How Vogue Special-Events Planner Sylvana Soto-Ward Prepares for Monday’s Costume Institute Gala
On the night of Monday, May 3, a red carpet will cover the stairs leading up to the Metropolitan Museum, serving as the entryway for guests of what is considered the city's most fashionable event of the year:
Vogue's annual Costume Institute Gala, also known as the Oscars of the East Coast. Behind the planning this year for the first time is 28-year-old Sylvana Soto-Ward, who was promoted from accessories editor at
Vogue to special-events planner in July. She has a model's height and figure, and smooth, highlighted brown hair parted down the middle. Teetering in her four-inch gray suede
Miu Miu heels just six days before the event at a run-through in the museum, she shows no signs of freaking out. She's only been working on this event for ten months. "I'm shocked the planning started so early, but it does. It takes almost a year. You get two months off and then right back at it," she said.
Each year a fashion label sponsors the ball. Last year it was
Marc Jacobs, and the year before
Giorgio Armani. But this year it's the Gap. "I think the Gap is perfect for the theme," Soto-Ward says, referring to Costume Institute's new exhibit (what the Gala is meant to inaugurate) devoted to the fashion of American women from 1890 to 1940. "Yes, it's been sort of these high-fashion companies, but particularly in this economy and in this world right now where it's not all about high fashion but it's about the mix and about high-low, you know? It's certainly something we're trying to portray in the magazine and everything else we do," she says. "I think Anna [Wintour] was really looking for support within the industry this year, and sort of saying this downturn is over and we need to show that we're back in full force, and this is sort of the event for the industry." Soto-Ward has been at the museum since seven this morning with her decorator Raul Avilla, and has a Met security badge clipped to her Theory blazer. The lobby of the museum will be lined on either side with a semicircle of around ten "waiters," as Soto-Ward describes them, dressed in cadet-inspire outfits by the Gap. "They're not going to be serving anything, they're meant — the whole reason is so the guests don't go either direction, but also just, you know, as a cool element. Just to see the cool Gap uniforms."

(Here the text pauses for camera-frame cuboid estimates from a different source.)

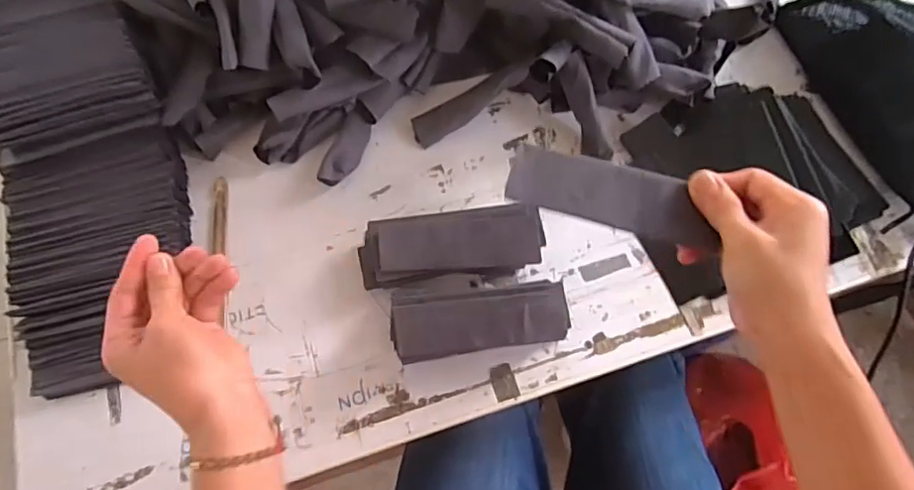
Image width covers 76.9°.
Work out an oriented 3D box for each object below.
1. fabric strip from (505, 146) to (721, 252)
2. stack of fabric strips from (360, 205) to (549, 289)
[{"bbox_3d":[0.109,-0.034,0.399,0.142,0.009,0.041,15,96,-1],"label":"fabric strip"},{"bbox_3d":[-0.006,0.003,0.555,0.174,0.050,0.063,-5,69,-1],"label":"stack of fabric strips"}]

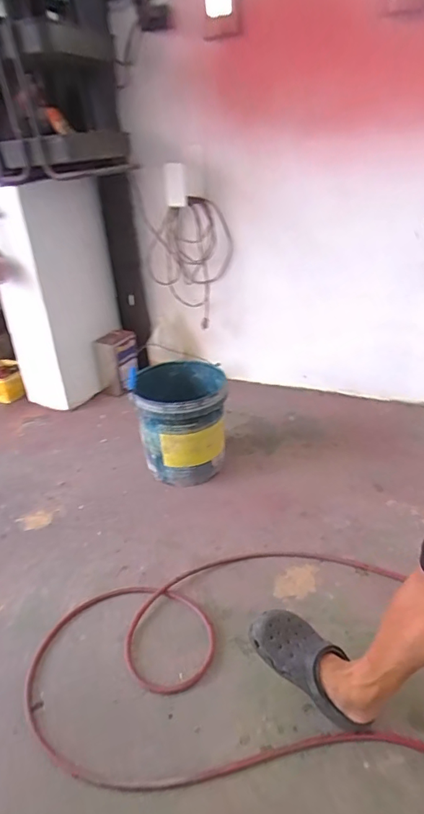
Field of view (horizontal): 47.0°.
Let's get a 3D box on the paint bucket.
[{"bbox_3d":[-0.088,0.050,1.603,0.286,0.321,0.297,-2,28,1],"label":"paint bucket"}]

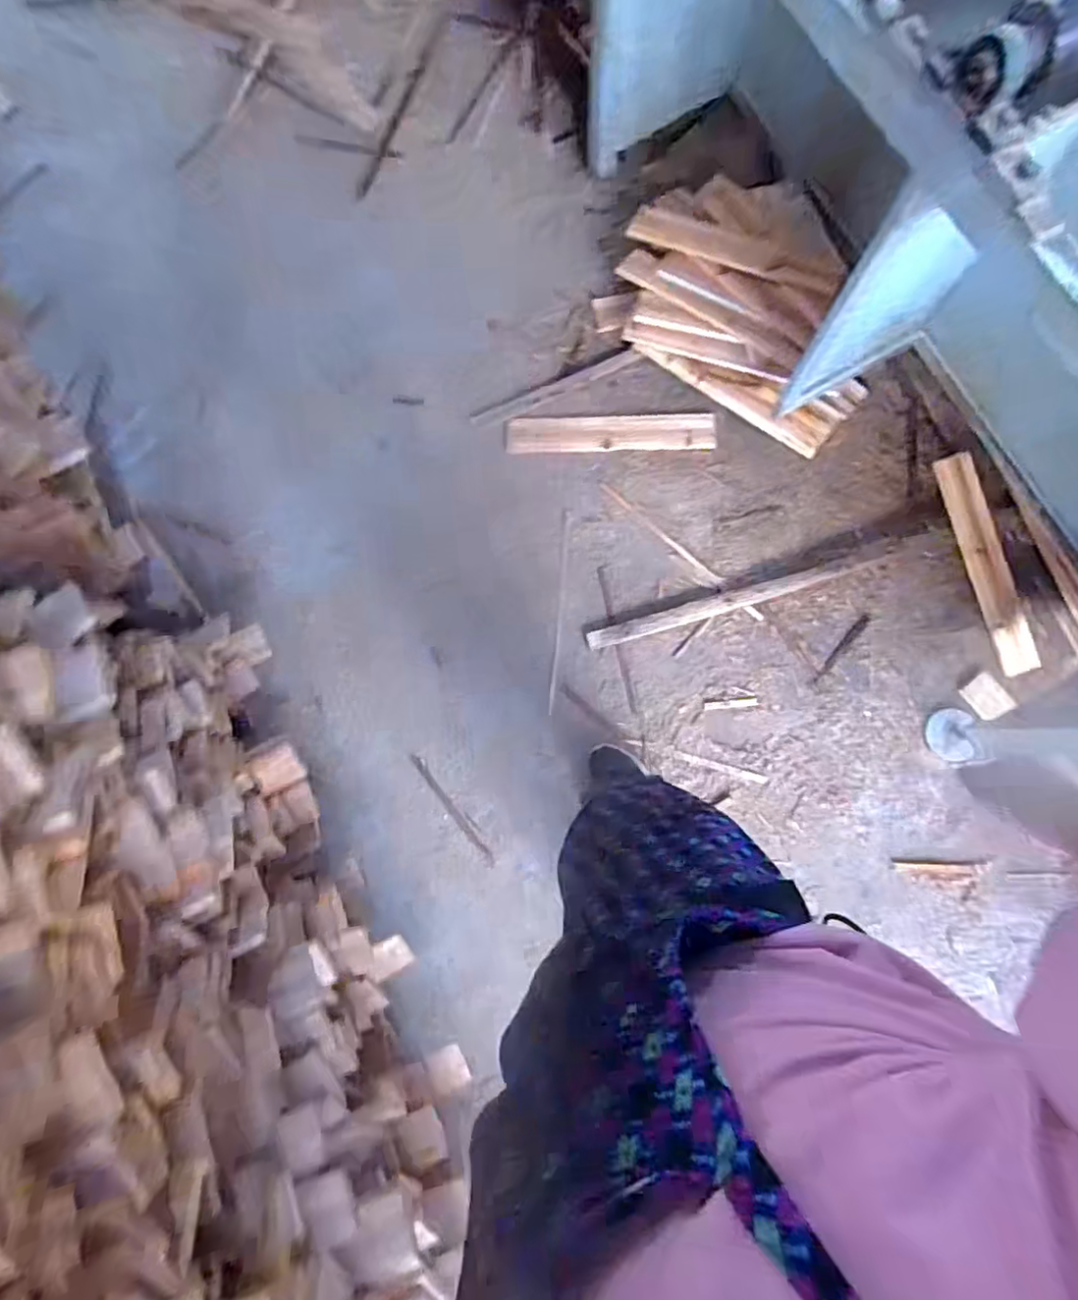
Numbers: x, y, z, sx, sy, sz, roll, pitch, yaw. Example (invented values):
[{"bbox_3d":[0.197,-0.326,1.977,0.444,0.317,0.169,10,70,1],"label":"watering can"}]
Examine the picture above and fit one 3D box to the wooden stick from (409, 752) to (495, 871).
[{"bbox_3d":[-0.199,0.367,1.392,0.023,0.010,0.307,-38,83,1],"label":"wooden stick"}]

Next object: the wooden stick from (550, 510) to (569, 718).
[{"bbox_3d":[0.049,-0.094,1.441,0.015,0.009,0.480,5,85,5],"label":"wooden stick"}]

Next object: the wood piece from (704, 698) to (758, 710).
[{"bbox_3d":[0.439,0.124,1.384,0.119,0.004,0.019,-6,84,4],"label":"wood piece"}]

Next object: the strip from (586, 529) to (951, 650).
[{"bbox_3d":[0.520,-0.137,1.392,0.824,0.018,0.045,-16,84,3],"label":"strip"}]

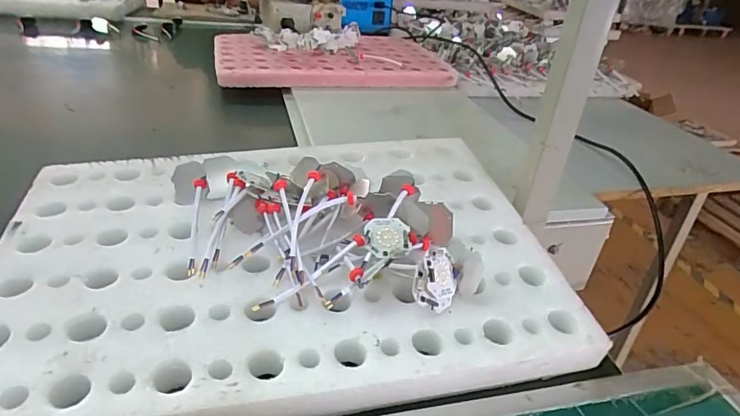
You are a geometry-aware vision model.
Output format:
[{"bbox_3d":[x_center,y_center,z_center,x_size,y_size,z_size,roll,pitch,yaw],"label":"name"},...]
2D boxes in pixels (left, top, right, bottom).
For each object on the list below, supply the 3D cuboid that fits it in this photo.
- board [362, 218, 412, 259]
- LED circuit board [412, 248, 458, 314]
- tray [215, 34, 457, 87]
[{"bbox_3d":[0.017,0.030,0.488,0.047,0.006,0.045,-3,60,-2],"label":"board"},{"bbox_3d":[0.062,0.067,0.450,0.051,0.057,0.014,-12,4,-39],"label":"LED circuit board"},{"bbox_3d":[-0.099,-0.375,1.196,0.546,0.054,0.372,-3,32,-15],"label":"tray"}]

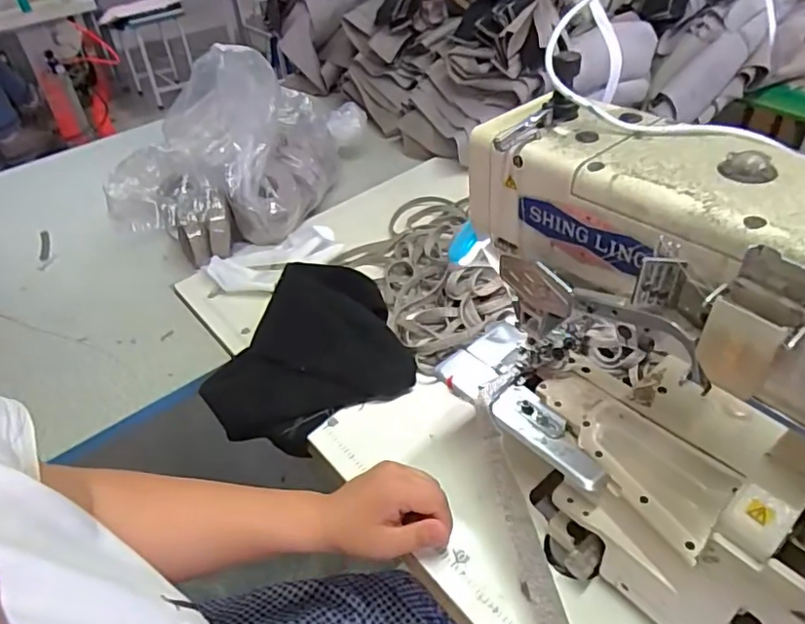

Vogue editor Anna Wintour is heavily involved in all stages of the planning. "She's the visionary. I mean everything sort of — the Gala certainly — comes from her brain And from there we're just sort of here to execute and obviously deal — deal!" Soto-Ward explains. At this point, "I'm in her office about 25 times a day." Wintour likes to see things like the waiter uniforms in advance, even if she has no changes. She also signs off on the dresses the Gap is creating for attendees in collaboration with four young designers:
Alexander Wang,
Sophie Theallet,
Thakoon, and
Rodarte. (The dresses will be auctioned the day after the Gala to benefit the Costume Institute.)
This year around 600 people will attend — a slightly smaller crowd than last year's roughly 620. "Sometimes things can get too big, and Anna really likes everyone at the party to feel comfortable, like they're having dinner with friends," Soto-Ward explains. She hopes that she's been able to draw a "younger crowd," but quickly hesitates on her phrasing. "I just mean sort of a variation of guests. So not just the regulars but maybe some new names this year and up-and-comers," she says. "There's a lot of representation from the music industry." That includes Lady Gaga, who will attend as Prada's guest.
The number of tables "changes daily, but anywhere between 62 and 66." Though she's memorized the seating chart — designed to align friends and people who don't know each other but who Wintour thinks would like each other — that also changes daily. As 3 p.m. approaches she has to rush back to the office for another seating-chart meeting with Wintour. She'll hopefully go to bed by midnight, and be back at the museum the next day at 8 a.m. to show 50
Vogue staffers what their jobs will be at the Gala. Their duties mostly consist of ushering guests around. "They're not doing any heavy lifting in their heels," Soto-Ward adds.
Though she has been checking every last detail obsessively, there's one thing she won't follow up on. "The rain," she says. "I'm literally not checking the weather, so no one tell me."